WORK REQUEST => Write out the records below from the first line through the line containing "Информация об ограничениях", leaving out any pictures.

(Transcribed page contents)
--*--
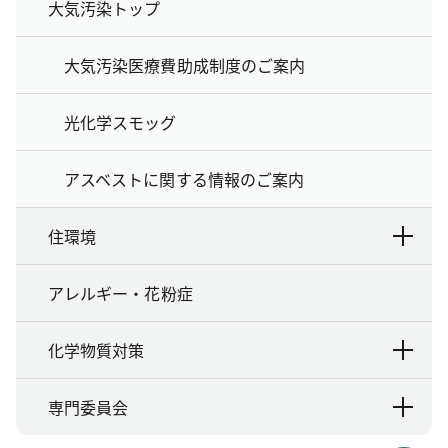
大気汚染トップ
大気汚染医療費助成制度のご案内
光化学スモッグ
アスベストに関する情報のご案内
住環境
アレルギー・花粉症
化学物質対策
専門委員会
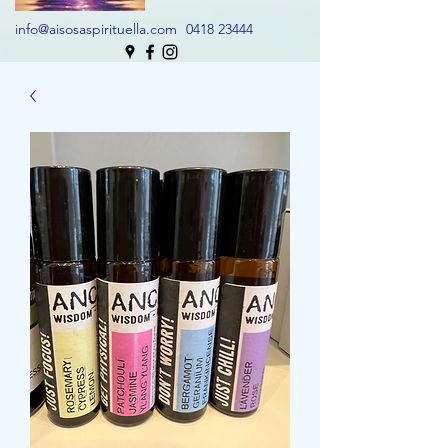
info@aisosaspirituella.com
0418 23444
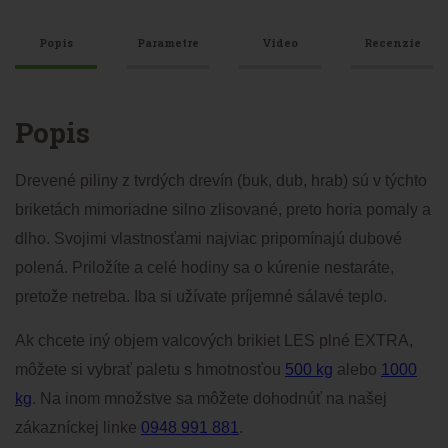
Popis
Parametre
Video
Recenzie
Popis
Drevené piliny z tvrdých drevín (buk, dub, hrab) sú v týchto
briketách mimoriadne silno zlisované, preto horia pomaly a
dlho. Svojimi vlastnosťami najviac pripomínajú dubové
polená. Priložíte a celé hodiny sa o kúrenie nestaráte,
pretože netreba. Iba si užívate príjemné sálavé teplo.
Ak chcete iný objem valcových brikiet LES plné EXTRA,
môžete si vybrať paletu s hmotnosťou
500 kg
alebo
1000
kg
. Na inom množstve sa môžete dohodnúť na našej
zákazníckej linke
0948 991 881
.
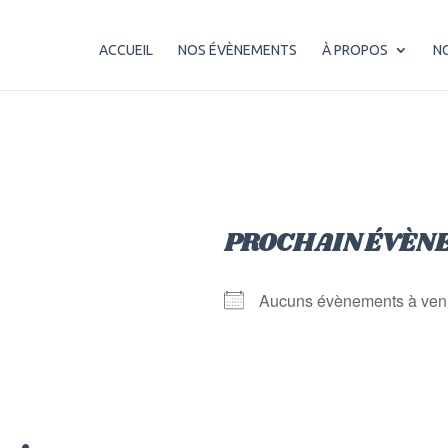
ACCUEIL
NOS ÉVÈNEMENTS
À PROPOS
N
PROCHAIN ÉVÈN
Aucuns évènements à ven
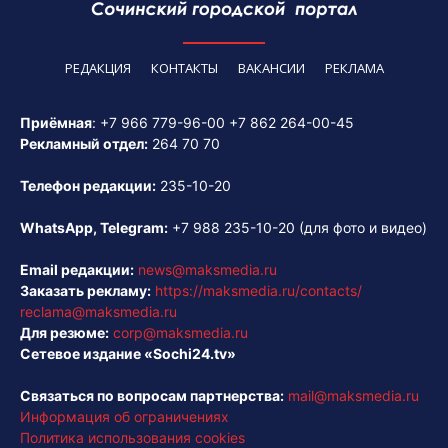
РЕДАКЦИЯ
КОНТАКТЫ
ВАКАНСИИ
РЕКЛАМА
Приёмная
:
+7 966 779-96-00
+7 862 264-00-45
Рекламный отдел:
264 70 70
Телефон редакции:
235-10-20
WhatsApp, Telegram:
+7 988 235-10-20
(для фото и видео)
Email редакции:
news@maksmedia.ru
Заказать рекламу:
https://maksmedia.ru/contacts/
reclama@maksmedia.ru
Для резюме:
corp@maksmedia.ru
Сетевое издание «Sochi24.tv»
Связаться по вопросам партнерства:
mail@maksmedia.ru
Информация об ограничениях
Политика использования cookies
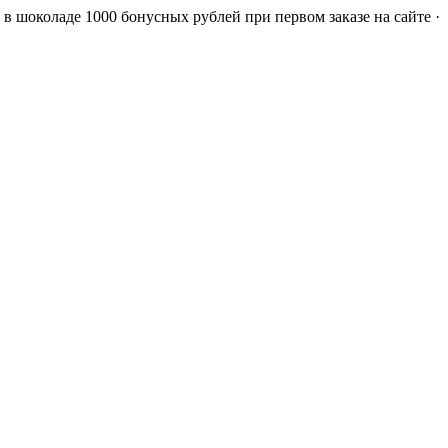
а в шоколаде
1000 бонусных рублей при первом заказе на сайте ·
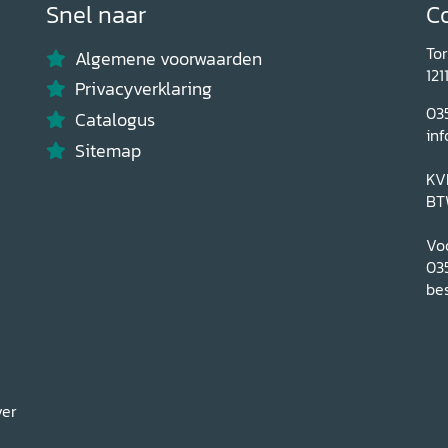
Snel naar
C
To
Algemene voorwaarden
121
Privacyverklaring
03
Catalogus
inf
Sitemap
KV
BT
Voo
03
bes
ver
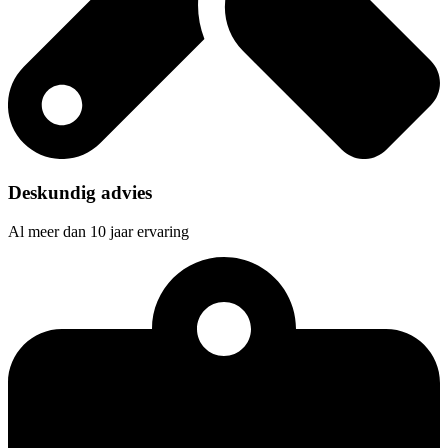
Deskundig advies
Al meer dan 10 jaar ervaring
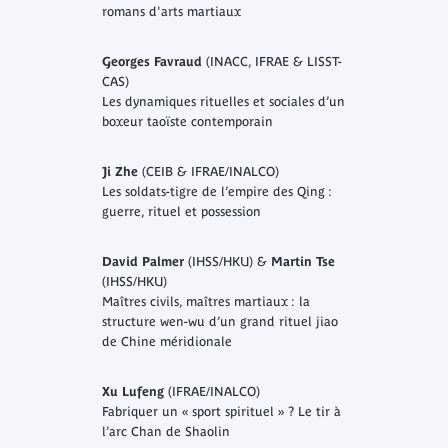
romans d'arts martiaux
Georges Favraud
(INACC, IFRAE & LISST-
CAS)
Les dynamiques rituelles et sociales d’un
boxeur taoïste contemporain
Ji Zhe
(CEIB & IFRAE/INALCO)
Les soldats-tigre de l’empire des Qing :
guerre, rituel et possession
David Palmer
(IHSS/HKU) &
Martin Tse
(IHSS/HKU)
Maîtres civils, maîtres martiaux : la
structure wen-wu d’un grand rituel jiao
de Chine méridionale
Xu Lufeng
(IFRAE/INALCO)
Fabriquer un « sport spirituel » ? Le tir à
l’arc Chan de Shaolin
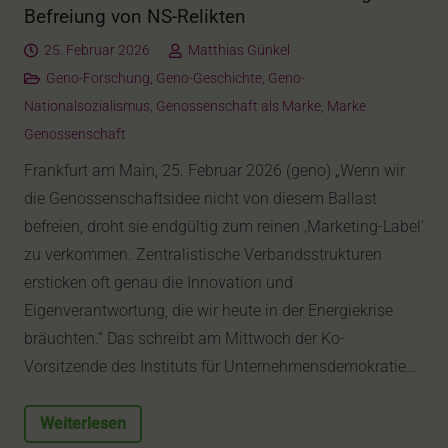
Befreiung von NS-Relikten
25. Februar 2026
Matthias Günkel
Geno-Forschung
,
Geno-Geschichte
,
Geno-
Nationalsozialismus
,
Genossenschaft als Marke
,
Marke
Genossenschaft
Frankfurt am Main, 25. Februar 2026 (geno) „Wenn wir
die Genossenschaftsidee nicht von diesem Ballast
befreien, droht sie endgültig zum reinen ‚Marketing-Label‘
zu verkommen. Zentralistische Verbandsstrukturen
ersticken oft genau die Innovation und
Eigenverantwortung, die wir heute in der Energiekrise
bräuchten.“ Das schreibt am Mittwoch der Ko-
Vorsitzende des Instituts für Unternehmensdemokratie…
Weiterlesen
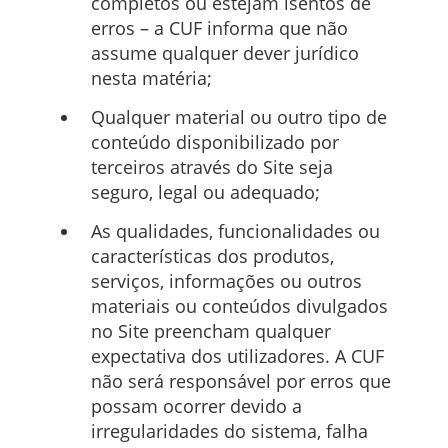
completos ou estejam isentos de
erros – a CUF informa que não
assume qualquer dever jurídico
nesta matéria;
Qualquer material ou outro tipo de
conteúdo disponibilizado por
terceiros através do Site seja
seguro, legal ou adequado;
As qualidades, funcionalidades ou
características dos produtos,
serviços, informações ou outros
materiais ou conteúdos divulgados
no Site preencham qualquer
expectativa dos utilizadores. A CUF
não será responsável por erros que
possam ocorrer devido a
irregularidades do sistema, falha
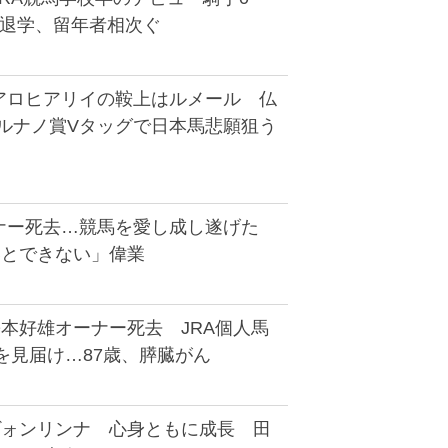
も退学、留年者相次ぐ
アロヒアリイの鞍上はルメール 仏
ドルナノ賞Vタッグで日本馬悲願狙う
ナー死去…競馬を愛し成し遂げた
いとできない」偉業
松本好雄オーナー死去 JRA個人馬
勝を見届け…87歳、膵臓がん
ヴォンリンナ 心身ともに成長 田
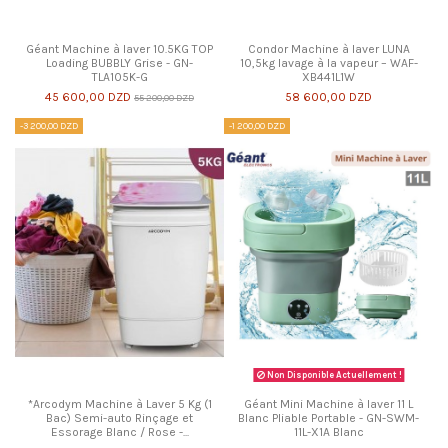
Géant Machine à laver 10.5KG TOP
Condor Machine à laver LUNA
Loading BUBBLY Grise - GN-
10,5kg lavage à la vapeur – WAF-
TLA105K-G
XB441L1W
45 600,00 DZD
58 600,00 DZD
55 200,00 DZD
-3 200,00 DZD
-1 200,00 DZD
Non Disponible Actuellement !
*Arcodym Machine à Laver 5 Kg (1
Géant Mini Machine à laver 11 L
Bac) Semi-auto Rinçage et
Blanc Pliable Portable - GN-SWM-
Essorage Blanc / Rose -...
11L-X1A Blanc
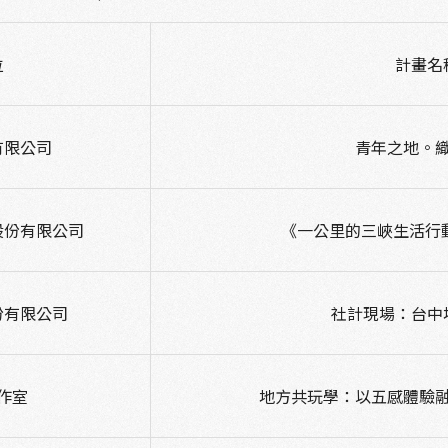
位
計畫名
有限公司
青年之地。
股份有限公司
《一公里的三峽生活行
份有限公司
社計現場：台中
作室
地方共玩學：以五感體驗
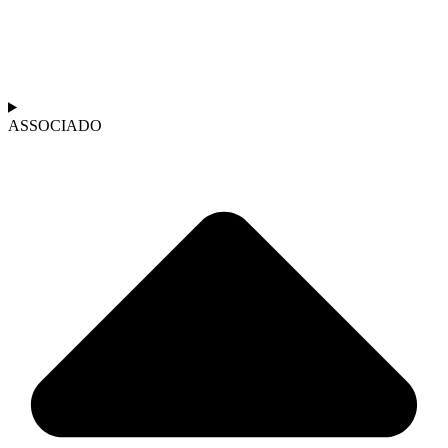
ASSOCIADO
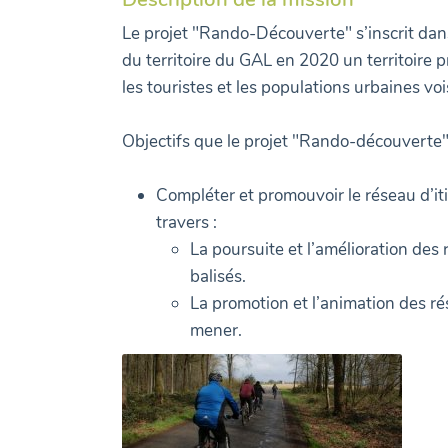
Le projet "Rando-Découverte" s’inscrit dans
du territoire du GAL en 2020 un territoire pr
les touristes et les populations urbaines voi
Objectifs que le projet "Rando-découverte" 
Compléter et promouvoir le réseau d’it
travers :
La poursuite et l’amélioration des r
balisés.
La promotion et l’animation des ré
mener.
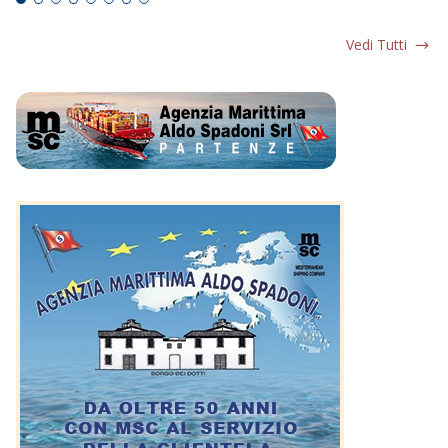
Vedi Tutti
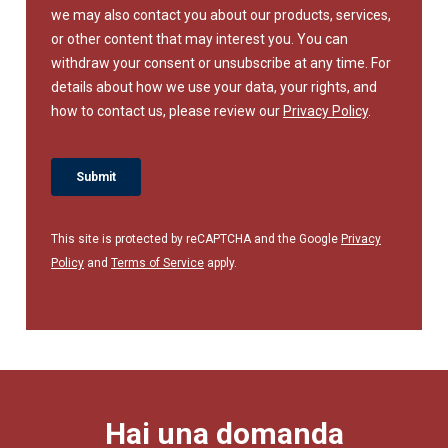
This site is protected by reCAPTCHA and the Google
Privacy
Policy
and
Terms of Service
apply.
Hai una domanda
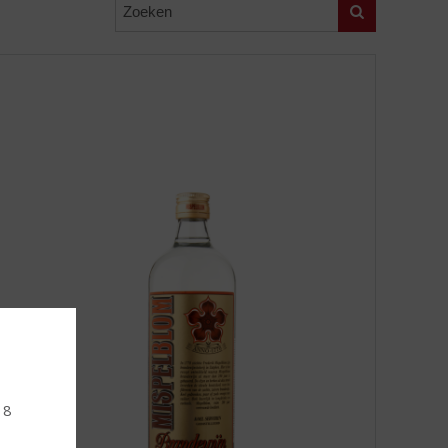
Zoeken
18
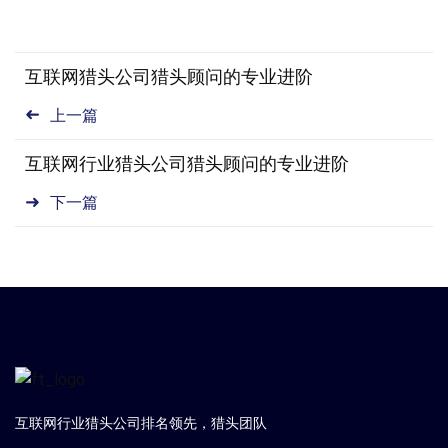
互联网猎头公司猎头顾问的专业进阶
上一篇
互联网行业猎头公司猎头顾问的专业进阶
下一篇
互联网行业猎头公司排名领先，猎头团队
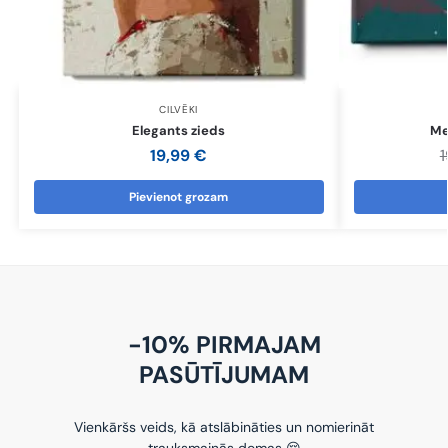
CILVĒKI
Elegants zieds
Me
19,99
€
Pievienot grozam
-10% PIRMAJAM
PASŪTĪJUMAM
Vienkāršs veids, kā atslābināties un nomierināt
trauksmainās domas 😌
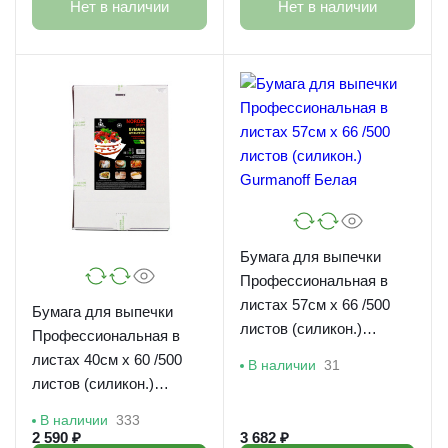
Нет в наличии
Нет в наличии
Бумага для выпечки
Профессиональная в
листах 57см х 66 /500
Бумага для выпечки
листов (силикон.)
Профессиональная в
Gurmanoff Белая
листах 40см х 60 /500
В наличии
31
листов (силикон.)
Gurmanoff Белая/125
В наличии
333
2 590 ₽
3 682 ₽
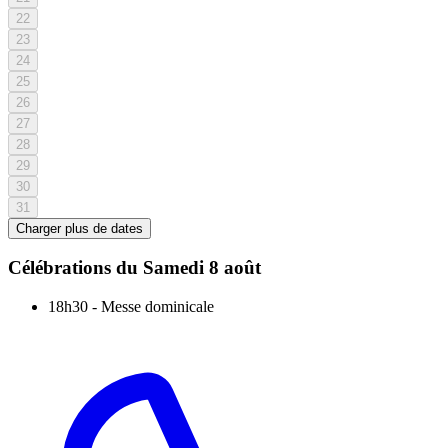
22
23
24
25
26
27
28
29
30
31
Charger plus de dates
Célébrations du
Samedi 8 août
18h30
-
Messe dominicale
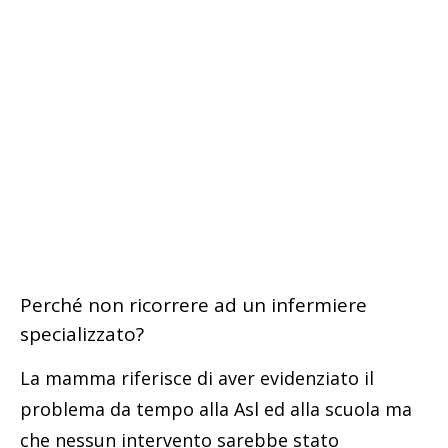
Perché non ricorrere ad un infermiere
specializzato?
La mamma riferisce di aver evidenziato il
problema da tempo alla Asl ed alla scuola ma
che nessun intervento sarebbe stato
--*--
SOLUTION TO THE PROBLEM =>
大気汚染トップ
大気汚染医療費助成制度のご案内
光化学スモッグ
アスベストに関する情報のご案内
住環境
アレルギー・花粉症
化学物質対策
専門委員会
info@aisosaspirituella.com
0418 23444
Popis
Parametre
Video
Recenzie
Popis
Drevené piliny z tvrdých drevín (buk, dub, hrab) sú v týchto
briketách mimoriadne silno zlisované, preto horia pomaly a
dlho. Svojimi vlastnosťami najviac pripomínajú dubové
polená. Priložíte a celé hodiny sa o kúrenie nestaráte,
pretože netreba. Iba si užívate príjemné sálavé teplo.
Ak chcete iný objem valcových brikiet LES plné EXTRA,
môžete si vybrať paletu s hmotnosťou
500 kg
alebo
1000
kg
. Na inom množstve sa môžete dohodnúť na našej
zákazníckej linke
0948 991 881
.
ACCUEIL
NOS ÉVÈNEMENTS
À PROPOS
N
PROCHAIN ÉVÈN
Aucuns évènements à ven
РЕДАКЦИЯ
КОНТАКТЫ
ВАКАНСИИ
РЕКЛАМА
Приёмная
:
+7 966 779-96-00
+7 862 264-00-45
Рекламный отдел:
264 70 70
Телефон редакции:
235-10-20
WhatsApp, Telegram:
+7 988 235-10-20
(для фото и видео)
Email редакции:
news@maksmedia.ru
Заказать рекламу:
https://maksmedia.ru/contacts/
reclama@maksmedia.ru
Для резюме:
corp@maksmedia.ru
Сетевое издание «Sochi24.tv»
Связаться по вопросам партнерства:
mail@maksmedia.ru
Информация об ограничениях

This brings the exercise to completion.